Frauderapportage alleen verplicht voor oob’s

De NBA heeft groen licht gegeven voor de wijzigingen in de verplichte rapportering over continuïteit en fraude in de controleverklaring. Voorlopig zal de verplichte rapportering over fraude en continuïteit alleen gelden voor controle-opdrachten voor oob’s. 

Over twee jaar zal de NBA de effectiviteit van de maatregel evalueren. Dan wordt ook duidelijk of een verplichtstelling gepast is voor alle andere controle-opdrachten passend is. 

De matiging van de aanpassingen is het resultaat van de reacties die op de voorgenomen aanpassing zijn gekomen. Op het consultatiedocument zijn 32 reacties binnengekomen, met een zeer gemengd beeld. Daarnaast heeft de NBA leden geconsulteerd via een webinar en is er een debatbijeenkomst gehouden.

De NBA wil in controles meer aandacht voor fraude, omdat het zichtbaarder moet worden  wat accountants doen aan continuïteit en fraude, zodat stakeholders zich daarover een beter oordeel kunnen vormen. 

De NBA hoopt dat accountants de controleverklaring gebruikt de discussie aan te gaan met over continuïteit en frauderisicofactoren met de gecontroleerde organisatie en de betreffende toezichthouders. 

De verplichte rapportering over fraude vanaf verslagjaar 2021 is uitsluitend van toepassing voor de controle van oob’s. De oorspronkelijke bedoeling was om met ingang van verslagjaar 2022 verplichte rapportering over continuïteit voor oob’s , alsmede de verplichte rapportering over continuïteit en fraude voor niet-oob’s in te laten gaan.

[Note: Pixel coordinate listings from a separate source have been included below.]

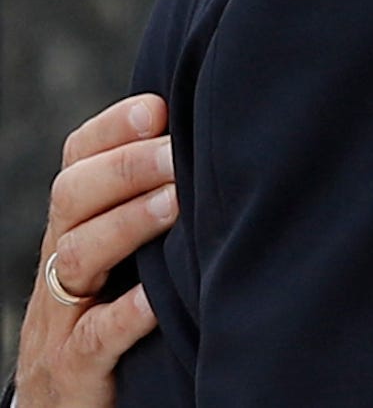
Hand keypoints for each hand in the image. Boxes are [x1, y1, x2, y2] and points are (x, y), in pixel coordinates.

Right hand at [14, 94, 175, 407]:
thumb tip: (209, 143)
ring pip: (76, 256)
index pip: (76, 164)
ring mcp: (62, 319)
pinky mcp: (74, 369)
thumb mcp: (125, 261)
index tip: (157, 105)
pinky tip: (159, 298)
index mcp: (74, 230)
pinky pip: (94, 337)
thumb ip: (152, 207)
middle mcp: (61, 266)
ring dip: (127, 224)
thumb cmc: (114, 318)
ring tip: (175, 201)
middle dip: (124, 167)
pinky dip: (127, 313)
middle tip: (176, 149)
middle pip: (72, 199)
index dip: (110, 131)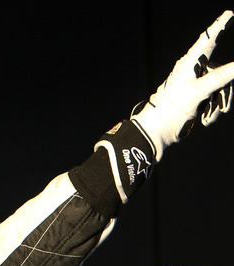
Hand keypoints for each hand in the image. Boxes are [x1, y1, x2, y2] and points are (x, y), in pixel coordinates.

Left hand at [132, 10, 233, 160]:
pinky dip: (213, 110)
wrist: (159, 132)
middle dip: (224, 93)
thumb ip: (220, 77)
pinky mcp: (197, 96)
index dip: (219, 27)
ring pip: (221, 88)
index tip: (228, 13)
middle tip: (222, 108)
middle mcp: (193, 71)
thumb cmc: (171, 110)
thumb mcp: (198, 92)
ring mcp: (196, 84)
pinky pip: (215, 98)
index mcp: (189, 65)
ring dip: (218, 104)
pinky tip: (205, 119)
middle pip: (222, 72)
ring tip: (208, 117)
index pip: (207, 41)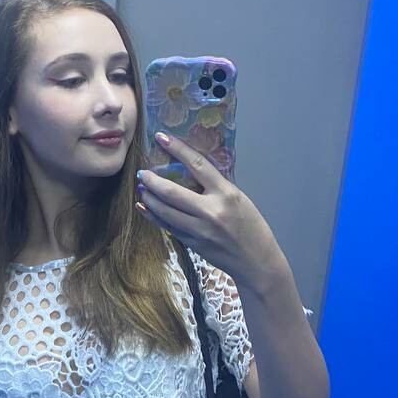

De meeste accountants die reageerden op het consultatiedocument zijn het oneens met het verplicht opnemen van specifieke uitkomsten en waarnemingen. Het is belangrijk dat juist ook de opstellers van het jaarverslag hierover transparant zijn.

De meeste accountants zijn het wel eens om de reikwijdte van de verplichte rapportering vooralsnog te beperken tot fraude. Onmiskenbaar is dat een groot aantal situaties waarin wet- en regelgeving niet wordt nageleefd, een directe relatie heeft met fraude. 

De reikwijdte van Standaard 250 is echter dermate breed dat deze toevoeging niet zonder meer kan worden overgenomen. Het bestuur beseft dat de verplichtstelling om te rapporteren over fraude een opstap kan zijn om na de evaluatie over twee jaar de reikwijdte van de verplichte rapportering uit te breiden met het niet naleven van wet- en regelgeving. Door de verplichte rapportering vooralsnog te beperken tot fraude, sluit het bestuur ook aan bij de ontwikkelingen op dit terrein binnen de IAASB.